• Requirement
Pull every line below out verbatim, leaving the pictures out of your answer.

--

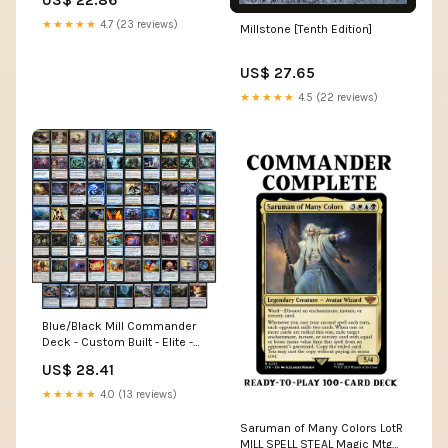
US$ 22.86
★★★★★
4.7 (23 reviews)
Millstone [Tenth Edition]
US$ 27.65
★★★★★
4.5 (22 reviews)
Blue/Black Mill Commander
Deck - Custom Built - Elite -
MTG - EDH
US$ 28.41
★★★★★
4.0 (13 reviews)
Saruman of Many Colors LotR
MILL SPELL STEAL Magic Mtg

--

• Response for this exercise
US$ 22.86
★★★★★
4.7 (23 reviews)
Millstone [Tenth Edition]
US$ 27.65
★★★★★
4.5 (22 reviews)
Blue/Black Mill Commander
Deck - Custom Built - Elite -
MTG - EDH
US$ 28.41
★★★★★
4.0 (13 reviews)
Saruman of Many Colors LotR
MILL SPELL STEAL Magic Mtg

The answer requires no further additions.